Count how many lines of the data include the string "Köln", then say that number and stop.

Transcribed page contents:
......

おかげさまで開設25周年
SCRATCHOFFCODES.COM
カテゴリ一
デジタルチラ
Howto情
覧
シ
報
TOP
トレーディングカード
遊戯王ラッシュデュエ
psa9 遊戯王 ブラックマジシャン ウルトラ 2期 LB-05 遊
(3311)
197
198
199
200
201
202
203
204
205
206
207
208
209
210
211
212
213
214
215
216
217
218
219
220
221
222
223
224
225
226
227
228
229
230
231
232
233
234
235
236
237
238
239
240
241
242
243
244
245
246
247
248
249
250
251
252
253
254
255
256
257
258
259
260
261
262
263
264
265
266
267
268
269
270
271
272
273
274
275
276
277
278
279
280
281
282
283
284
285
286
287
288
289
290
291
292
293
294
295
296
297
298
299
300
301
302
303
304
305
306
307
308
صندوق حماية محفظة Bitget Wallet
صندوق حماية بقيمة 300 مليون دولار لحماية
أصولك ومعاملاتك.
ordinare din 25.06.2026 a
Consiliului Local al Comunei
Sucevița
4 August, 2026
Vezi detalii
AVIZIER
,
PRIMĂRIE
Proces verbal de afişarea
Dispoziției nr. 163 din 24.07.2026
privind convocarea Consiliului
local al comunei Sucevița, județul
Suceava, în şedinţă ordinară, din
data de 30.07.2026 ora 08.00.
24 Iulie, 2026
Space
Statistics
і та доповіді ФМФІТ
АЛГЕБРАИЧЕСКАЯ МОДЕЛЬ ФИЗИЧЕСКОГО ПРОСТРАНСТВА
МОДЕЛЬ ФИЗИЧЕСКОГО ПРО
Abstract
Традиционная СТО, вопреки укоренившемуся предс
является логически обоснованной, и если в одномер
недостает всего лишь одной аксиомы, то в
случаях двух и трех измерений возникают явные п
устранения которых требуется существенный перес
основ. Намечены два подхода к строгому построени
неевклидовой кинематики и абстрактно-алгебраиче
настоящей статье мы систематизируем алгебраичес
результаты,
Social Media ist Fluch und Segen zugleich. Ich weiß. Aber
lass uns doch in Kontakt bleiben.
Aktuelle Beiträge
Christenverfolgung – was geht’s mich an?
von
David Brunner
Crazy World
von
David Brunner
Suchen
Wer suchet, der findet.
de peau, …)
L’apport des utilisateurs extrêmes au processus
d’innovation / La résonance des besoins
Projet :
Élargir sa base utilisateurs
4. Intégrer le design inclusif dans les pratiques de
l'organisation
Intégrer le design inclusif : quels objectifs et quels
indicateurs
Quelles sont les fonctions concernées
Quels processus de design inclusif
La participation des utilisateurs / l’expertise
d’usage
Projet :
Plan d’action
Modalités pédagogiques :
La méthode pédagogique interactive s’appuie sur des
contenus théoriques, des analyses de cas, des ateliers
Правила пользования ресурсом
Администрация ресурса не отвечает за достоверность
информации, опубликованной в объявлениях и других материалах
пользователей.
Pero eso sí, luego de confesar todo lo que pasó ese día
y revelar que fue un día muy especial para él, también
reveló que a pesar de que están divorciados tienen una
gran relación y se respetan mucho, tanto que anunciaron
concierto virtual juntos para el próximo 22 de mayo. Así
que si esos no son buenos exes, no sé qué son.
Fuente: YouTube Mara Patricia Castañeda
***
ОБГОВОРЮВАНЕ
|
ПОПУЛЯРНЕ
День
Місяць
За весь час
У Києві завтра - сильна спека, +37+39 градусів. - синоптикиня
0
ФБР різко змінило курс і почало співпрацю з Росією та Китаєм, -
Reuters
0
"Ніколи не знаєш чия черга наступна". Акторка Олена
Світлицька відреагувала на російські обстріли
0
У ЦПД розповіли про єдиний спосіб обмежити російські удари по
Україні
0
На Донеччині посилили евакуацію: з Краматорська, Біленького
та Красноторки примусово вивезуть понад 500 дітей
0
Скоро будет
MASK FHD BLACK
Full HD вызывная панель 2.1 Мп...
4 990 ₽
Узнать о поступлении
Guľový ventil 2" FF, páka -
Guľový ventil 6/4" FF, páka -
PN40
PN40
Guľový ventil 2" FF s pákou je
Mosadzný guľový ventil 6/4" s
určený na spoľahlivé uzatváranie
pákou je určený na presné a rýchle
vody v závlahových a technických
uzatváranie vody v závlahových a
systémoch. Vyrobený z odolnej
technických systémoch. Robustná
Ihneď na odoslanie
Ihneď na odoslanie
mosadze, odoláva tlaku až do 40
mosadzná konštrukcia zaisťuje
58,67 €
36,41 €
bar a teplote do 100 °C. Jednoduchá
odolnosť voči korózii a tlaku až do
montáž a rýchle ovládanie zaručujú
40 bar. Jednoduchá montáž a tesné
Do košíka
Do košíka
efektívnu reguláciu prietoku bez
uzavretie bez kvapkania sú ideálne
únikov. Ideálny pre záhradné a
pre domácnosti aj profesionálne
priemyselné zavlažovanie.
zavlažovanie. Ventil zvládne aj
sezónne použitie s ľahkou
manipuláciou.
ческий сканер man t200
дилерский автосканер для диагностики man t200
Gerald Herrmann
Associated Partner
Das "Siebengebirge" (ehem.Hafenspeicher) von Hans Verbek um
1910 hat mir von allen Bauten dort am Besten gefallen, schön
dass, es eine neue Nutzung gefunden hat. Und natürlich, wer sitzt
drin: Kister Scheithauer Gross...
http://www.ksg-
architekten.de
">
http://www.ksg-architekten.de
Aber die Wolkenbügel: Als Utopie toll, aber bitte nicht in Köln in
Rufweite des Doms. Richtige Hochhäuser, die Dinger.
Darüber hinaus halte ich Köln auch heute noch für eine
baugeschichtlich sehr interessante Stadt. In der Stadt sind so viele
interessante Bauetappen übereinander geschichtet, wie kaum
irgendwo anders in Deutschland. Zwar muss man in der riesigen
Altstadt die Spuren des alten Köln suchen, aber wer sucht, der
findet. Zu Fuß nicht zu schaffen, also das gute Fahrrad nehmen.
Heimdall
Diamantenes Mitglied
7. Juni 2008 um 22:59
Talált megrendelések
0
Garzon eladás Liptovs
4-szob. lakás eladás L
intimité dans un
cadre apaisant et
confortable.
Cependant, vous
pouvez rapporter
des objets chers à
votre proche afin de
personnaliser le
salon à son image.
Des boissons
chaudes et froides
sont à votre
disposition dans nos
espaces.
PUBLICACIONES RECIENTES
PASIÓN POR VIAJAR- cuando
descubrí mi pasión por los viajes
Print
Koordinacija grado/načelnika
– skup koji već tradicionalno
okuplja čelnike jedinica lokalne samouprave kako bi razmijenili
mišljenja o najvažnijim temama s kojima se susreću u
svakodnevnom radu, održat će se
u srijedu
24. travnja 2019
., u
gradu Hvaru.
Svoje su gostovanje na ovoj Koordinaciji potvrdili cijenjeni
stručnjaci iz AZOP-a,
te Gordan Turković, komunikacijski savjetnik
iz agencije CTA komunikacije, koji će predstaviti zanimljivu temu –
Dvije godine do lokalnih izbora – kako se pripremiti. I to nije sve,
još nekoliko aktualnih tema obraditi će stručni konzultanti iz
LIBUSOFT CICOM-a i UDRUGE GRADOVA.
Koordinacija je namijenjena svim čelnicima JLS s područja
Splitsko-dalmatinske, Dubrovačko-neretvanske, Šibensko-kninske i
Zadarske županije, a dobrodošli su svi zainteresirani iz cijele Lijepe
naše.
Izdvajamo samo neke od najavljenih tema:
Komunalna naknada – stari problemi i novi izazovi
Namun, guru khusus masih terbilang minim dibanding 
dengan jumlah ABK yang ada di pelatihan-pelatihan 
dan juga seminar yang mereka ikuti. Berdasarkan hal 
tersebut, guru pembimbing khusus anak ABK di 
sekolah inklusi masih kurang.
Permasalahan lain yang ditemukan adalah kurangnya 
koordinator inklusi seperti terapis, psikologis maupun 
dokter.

......

• ANSWER BELOW: 3